What Chainlink’s 30-day high and surge in NFT volume mean for LINK traders
Chainlink [LINK] hit a thirty-day high of $8.80 and revitalized its NFT trades volume to a new high after it fell vehemently on the second day in November. Interestingly, these developments came after Chainlink announced new digital collectible integrations.
⬡ DAILY WRAP-UP ⬡
⛓️ Integrations on #Ethereum and #Polygon ⛓️
• @Gustaves_NFT | VRF | Distributing #NFTs
• @itsdigits | VRF | Selecting raffle winners
• @sigmaklaytn | VRF | Generating allowlist pic.twitter.com/CKhISfmZ97— Chainlink (@chainlink) November 4, 2022
According to Chainlink, it integrated three NFT collections via its Polygon [MATIC] and Ethereum [ETH] subchain. Revealed through its “Daily Wrap-up,” the decentralized oracle network noted that ItsDigits, Sigma on Katlyn, and Gustaves NFT formed part of the latest alliance.
Here’s AMBCrypto’s Price Prediction for Chainlink for 2022-2023
A tale of the fungible and non-fungible
According to Santiment, the NFT trades volume was $1.33 million at press time. The on-chain analytic platform also revealed that the spike in volume on 1 November decreased significantly in the last four days. Despite that, traders were able to rejuvenate their interest, especially as the volume at press time managed to beat the one on 3 November.
As for the price uptick, there was no denying that the volume also played its part. Santiment showed that the LINK volume had surged by 19% to $865.85 million. This rise meant that investors had chosen LINK as one of the cryptocurrencies to use for translations regardless of profit or loss. In addition to the volume increase, the supply on exchanges indicated that the LINK pump had led investors into trying to take profits.

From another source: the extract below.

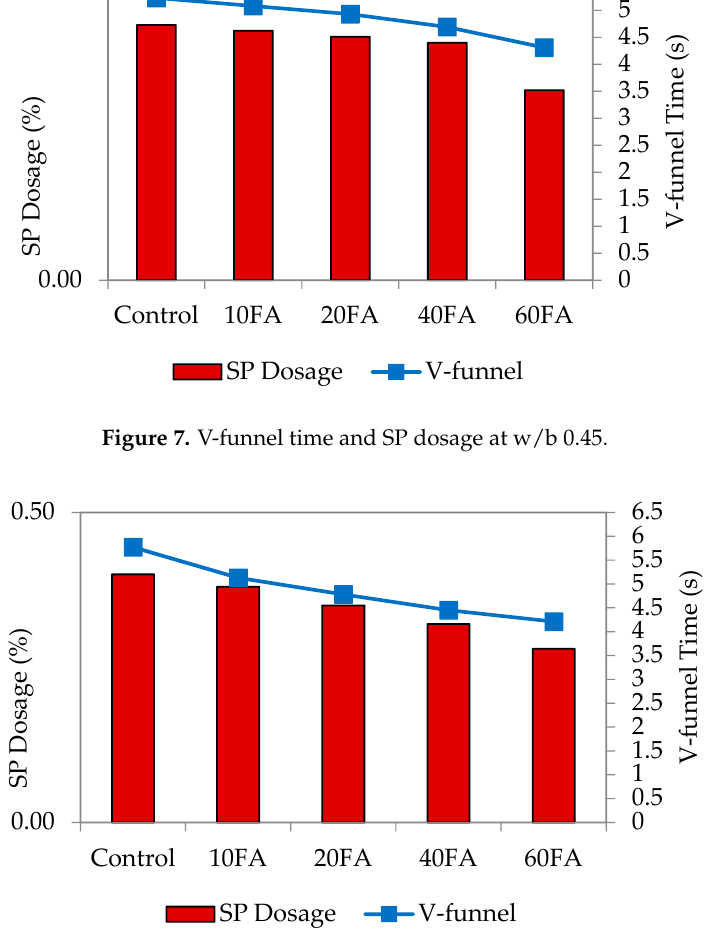
Figure 8. V-funnel time and SP dosage at w/b 0.50.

As of this writing, the exchange supply was 174.74 million. With an increasing rate of flow, it was likely that LINK investors were in the mode of selling off what was gained lately. As such, LINK could be on the verge of selling pressure leading to an ease of the uptick. At press time, the signs were already starting to show.
Furthermore, CoinMarketCap data revealed that LINK’s price had decreased to $8.67 as an aftereffect of the exchange supply hike.
In other words…
Per other parts of the Chainlink ecosystem, Glassnode had some updates in store. According to the on-chain platform, the Herfindahl Index was at a low value of 0.005. At that point, Chainlink supply concentration was moderately distributed across addresses.
In addition, this signified that the underlying LINK assets had balanced the weighted addresses on the network. Hence, Chainlink had opted to adapt to the demands of its decentralization objectives.
Furthermore, Glassnode revealed that Chainlik’s transfer rate had improved recently. With a rise to 9,290, this metric indicated that investors had had more successful non-zero LINK transactions than the first few days of November.
At press time, LINK was still down 85.1% from its All-Time High (ATH). Even so, attempting to inch closer to the highest point will require more uptick from these metrics.